→ What you have to do
Filter the listing below down to the lines containing the word "These".

→ Records shown
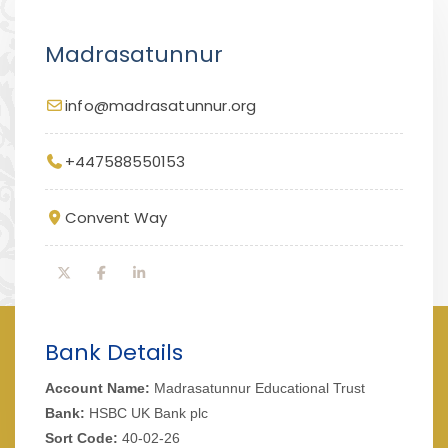
Madrasatunnur
info@madrasatunnur.org
+447588550153
Convent Way
Bank Details
Account Name:
Madrasatunnur Educational Trust
Bank:
HSBC UK Bank plc
Sort Code:
40-02-26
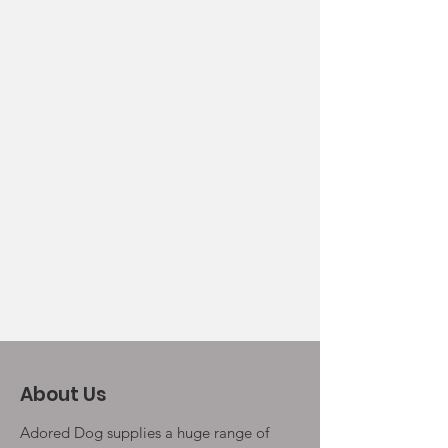
About Us
Adored Dog supplies a huge range of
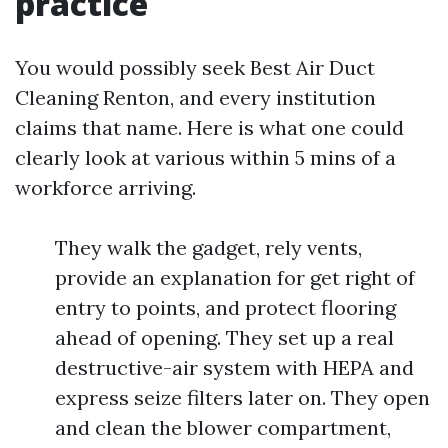
practice
You would possibly seek Best Air Duct
Cleaning Renton, and every institution
claims that name. Here is what one could
clearly look at various within 5 mins of a
workforce arriving.
They walk the gadget, rely vents,
provide an explanation for get right of
entry to points, and protect flooring
ahead of opening. They set up a real
destructive-air system with HEPA and
express seize filters later on. They open
and clean the blower compartment,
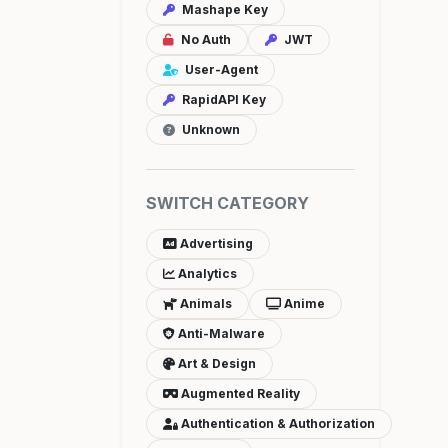
Mashape Key
No Auth
JWT
User-Agent
RapidAPI Key
Unknown
SWITCH CATEGORY
Advertising
Analytics
Animals
Anime
Anti-Malware
Art & Design
Augmented Reality
Authentication & Authorization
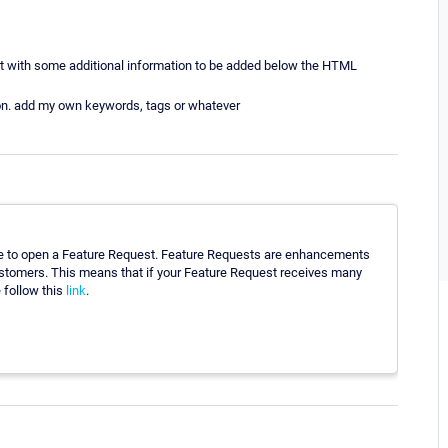
t with some additional information to be added below the HTML
ation. add my own keywords, tags or whatever
ome to open a Feature Request. Feature Requests are enhancements
customers. This means that if your Feature Request receives many
e follow this
link
.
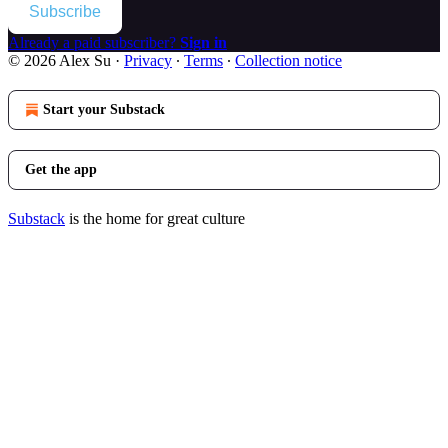
Subscribe
Already a paid subscriber?
Sign in
© 2026 Alex Su
·
Privacy
∙
Terms
∙
Collection notice
Start your Substack
Get the app
Substack
is the home for great culture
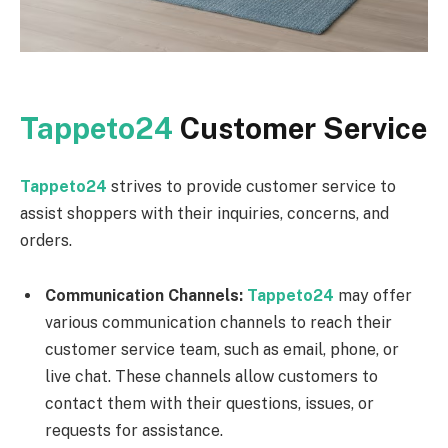
Tappeto24
Customer Service
Tappeto24
strives to provide customer service to
assist shoppers with their inquiries, concerns, and
orders.
Communication Channels:
Tappeto24
may offer
various communication channels to reach their
customer service team, such as email, phone, or
live chat. These channels allow customers to
contact them with their questions, issues, or
requests for assistance.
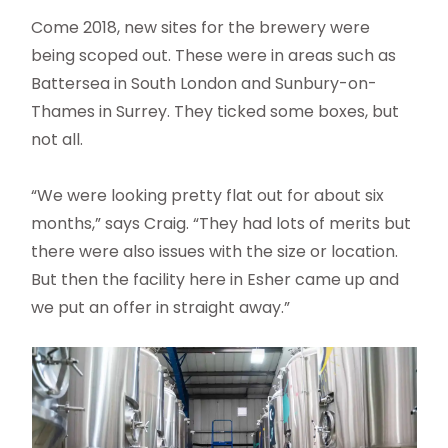
Come 2018, new sites for the brewery were
being scoped out. These were in areas such as
Battersea in South London and Sunbury-on-
Thames in Surrey. They ticked some boxes, but
not all.
“We were looking pretty flat out for about six
months,” says Craig. “They had lots of merits but
there were also issues with the size or location.
But then the facility here in Esher came up and
we put an offer in straight away.”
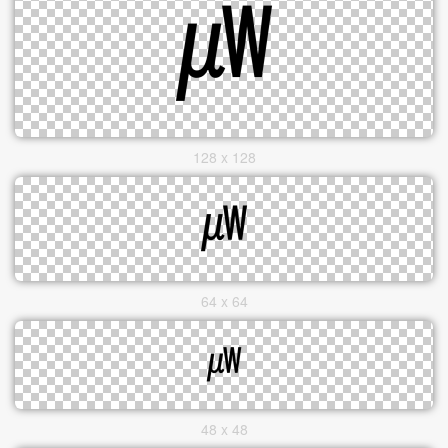
128 x 128
64 x 64
48 x 48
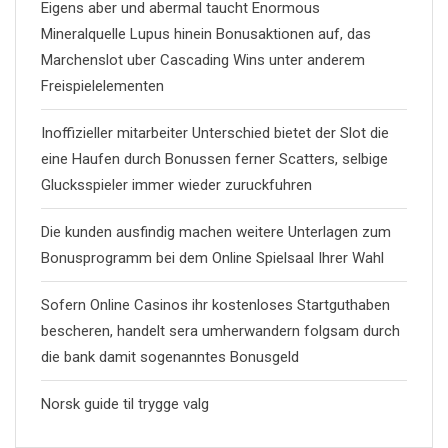
Eigens aber und abermal taucht Enormous
Mineralquelle Lupus hinein Bonusaktionen auf, das
Marchenslot uber Cascading Wins unter anderem
Freispielelementen
Inoffizieller mitarbeiter Unterschied bietet der Slot die
eine Haufen durch Bonussen ferner Scatters, selbige
Glucksspieler immer wieder zuruckfuhren
Die kunden ausfindig machen weitere Unterlagen zum
Bonusprogramm bei dem Online Spielsaal Ihrer Wahl
Sofern Online Casinos ihr kostenloses Startguthaben
bescheren, handelt sera umherwandern folgsam durch
die bank damit sogenanntes Bonusgeld
Norsk guide til trygge valg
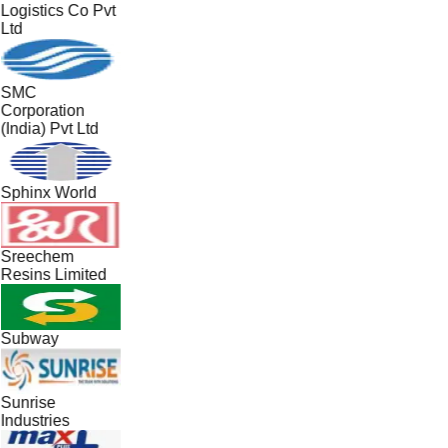
Logistics Co Pvt
Ltd
SMC
Corporation
(India) Pvt Ltd
Sphinx World
Sreechem
Resins Limited
Subway
Sunrise
Industries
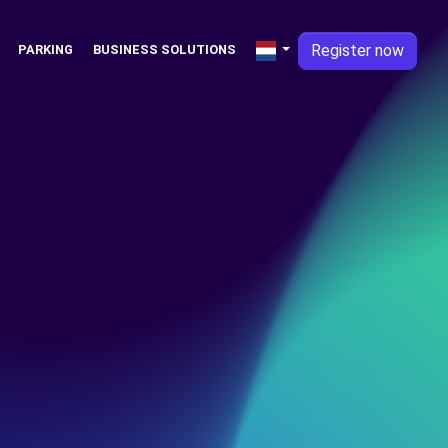
Register now
PARKING
BUSINESS SOLUTIONS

→ Answer to this task
live chat. These channels allow customers to
being scoped out. These were in areas such as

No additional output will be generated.